I have a Swarovski backpack (that is at least 5 years old) but any good outdoor backpack should work. This one has fasteners that hold my scope firmly in place and is fairly weather resistant. I’ve had it since 2006 and use it on a daily basis. It has become my mobile office. Anyway, if you have a good weather-proof backpack, that should work. I also store my Niko D40 in here.
I have a basket that’s attached to the back of my bike. I put the backpack in the basket and I slide one of the tripod legs through the straps on the pack. I secure the tripod for the spotting scope to the back of my bike with bungee chords. My reason to sliding the tripod legs through the backpack straps is to make it difficult for someone to just grab my backpack from my basket if I were stopped at a traffic signal.
When I get to my birding destination, I simply lock up my bike, undo the bungee chords, take my scope out of the pack and attach it to my tripod and go birding.

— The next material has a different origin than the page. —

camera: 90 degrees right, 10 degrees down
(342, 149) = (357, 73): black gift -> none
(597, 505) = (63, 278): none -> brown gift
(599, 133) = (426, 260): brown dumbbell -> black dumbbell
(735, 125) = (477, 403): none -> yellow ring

I wear my binocular harness while ridingon my bike. It allows for me to comfortably wear my binos while I ride my bike. I keep my spotting scope stored on the back of my bike. I’m sure this isn’t the only way to do it, but for those curious, it is possible to tote a scope, tripod and camera with you on your bike. I’m not worried about damage, Swarovskis are good, sturdy scopes and meant to take on wear and tear in the outdoors. It helps that they are waterproof and come with a lifetime warranty (though if the the glass on the eyepiece is scratched, I’ll have to pay a minimal fee to get that repaired). Otherwise, I feel safe with it on my bike.
This is just my method that I have come up with via trail and error. If you have tips for toting scopes and cameras on a bike, feel free to share in the comments.